Holding towels and wearing shorts and bathing suits, Taquanna James and Kaya King, both my age and best friends with mothers who were best friends too, walked toward us.
“Abraham,” Taquanna whined, stretching my name out and pointing at me just as she and Kaya reached us. “Why you got your shirt tied around your head?”
Taquanna was contentious, rail thin, with a mischievous grin and the disposition of a peeved middle-aged woman. She was always on the edge of something, be it finding out a secret or having sex with someone older than us. She talked with her hands, wagging them above heads and in faces, and when she laughed she clapped and stuck her tongue out and hollered about how she couldn’t take it anymore.
“What, you think you got a good body?” she cracked. “Cause you don’t.”
I glanced at Hector, hoping to convey the sense that he need not worry; I had the situation in control, which was, of course, not the truth. Then I looked back at Taquanna.
“Don’t play yourself,” I said.
 
; “Play myself?” Taquanna shot back. “Shit, you the nigga with a shirt on his head and the body of a piece of paper.”
“Just last week you said I was fine,” I countered because it was the truth, or at least that was what Titty told me.
“That was before I saw you with your shirt off.” She pointed at my belly button and went in for the kill. “Kaya,” she said. “Don’t you think Abraham should get that thing cut off?

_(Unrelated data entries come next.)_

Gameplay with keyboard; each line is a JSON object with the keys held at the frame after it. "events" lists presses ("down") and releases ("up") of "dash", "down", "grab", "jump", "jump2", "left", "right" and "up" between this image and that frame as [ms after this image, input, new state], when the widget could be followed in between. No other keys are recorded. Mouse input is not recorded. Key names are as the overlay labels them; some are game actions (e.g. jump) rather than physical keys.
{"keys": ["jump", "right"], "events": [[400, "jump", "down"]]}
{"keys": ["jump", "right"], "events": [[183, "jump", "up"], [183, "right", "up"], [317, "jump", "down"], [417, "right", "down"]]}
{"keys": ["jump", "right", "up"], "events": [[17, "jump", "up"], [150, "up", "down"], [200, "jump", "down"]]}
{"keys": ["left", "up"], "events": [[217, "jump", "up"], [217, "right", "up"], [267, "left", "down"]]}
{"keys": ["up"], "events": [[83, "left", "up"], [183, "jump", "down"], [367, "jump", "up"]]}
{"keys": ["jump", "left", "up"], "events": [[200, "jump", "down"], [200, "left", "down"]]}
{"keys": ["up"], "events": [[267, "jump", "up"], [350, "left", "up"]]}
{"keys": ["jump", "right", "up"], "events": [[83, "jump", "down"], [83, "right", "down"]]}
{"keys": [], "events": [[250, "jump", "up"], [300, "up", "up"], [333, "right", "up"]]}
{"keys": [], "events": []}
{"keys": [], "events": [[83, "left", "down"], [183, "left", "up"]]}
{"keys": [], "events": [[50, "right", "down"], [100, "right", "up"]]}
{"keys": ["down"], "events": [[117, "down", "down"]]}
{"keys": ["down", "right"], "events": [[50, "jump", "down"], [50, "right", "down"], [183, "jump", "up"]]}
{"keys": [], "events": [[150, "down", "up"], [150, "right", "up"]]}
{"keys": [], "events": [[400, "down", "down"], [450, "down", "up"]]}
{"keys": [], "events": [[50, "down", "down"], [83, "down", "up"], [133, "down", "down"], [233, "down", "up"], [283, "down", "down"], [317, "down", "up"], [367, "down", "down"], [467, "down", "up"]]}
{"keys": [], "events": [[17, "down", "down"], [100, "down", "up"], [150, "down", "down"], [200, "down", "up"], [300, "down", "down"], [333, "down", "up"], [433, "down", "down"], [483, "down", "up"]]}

It looks like he got a nose in the middle of his stomach!”
I had so hoped Taquanna wouldn’t drag Kaya into the conversation that I’d blocked out the fact that she was there, as beautiful as she was the day before, the day to come, forever. I glanced at her. Then my eyes fell to the concrete. No matter if a girl was fat and ugly or so beautiful she was too beautiful, I was quiet around her. My grandma said it was because I was shy. But the truth is I was quiet around girls for two reasons. First, I believed my uncle—both the man who had been in my life until I was nine and the even more fantastical version of him his absence and time built in my head—was the only way one could and should be a man and such a thing felt impossible for me. Second, I had witnessed the damage other men caused and I didn’t want any part of being like the others, not their presence or absence. So it was not that I was shy and quiet around girls. Rather, I was insufficient and apologetic because I wished to be great but had come to a place in my life where I was sure that my mother would have found greatness and joy if it had not been for my father and what he begat. That is, me.
Yet, there was something different, something more about Kaya. So I was more than just quiet around her. I lost all sense of self. I became nothing but breath. Kaya was a diminutive brown girl with copper tones in her cheeks and forehead and with eyes so gentle they made even the loudest, most caustic man whisper. She was soft-spoken. She did well in school. She possessed a strength that was an inherent fact so it did not need to be demonstrated, bragged about, or manifested in defiance. If I’d had the courage I would’ve done what I imagined dozens of men had already done and asked Kaya to spend the rest of her life with me, right there and then, beginning that evening, or, at least, first thing the following morning. But I couldn’t do that. And not just because I was twelve and unable to confront how I felt about her. Because I could. I just couldn’t speak it, deal with it face to face. I could write it though. Lord, how I’d spent hours writing about Kaya. In my room, on the floor, on my bed, in the kitchen at the kitchen table, even in the bathroom while I sat on the toilet, writing. Of course, I didn’t give her anything I wrote and my loving her didn’t make me unique. Everyone either loved Kaya or planned to. So she was flooded with smiles and hellos, and men, ranging in age from eight to forty and riding fleeting surges of courage and testosterone, always stepped to her, telling her not just that she was beautiful but so beautiful she was that thing they had to possess.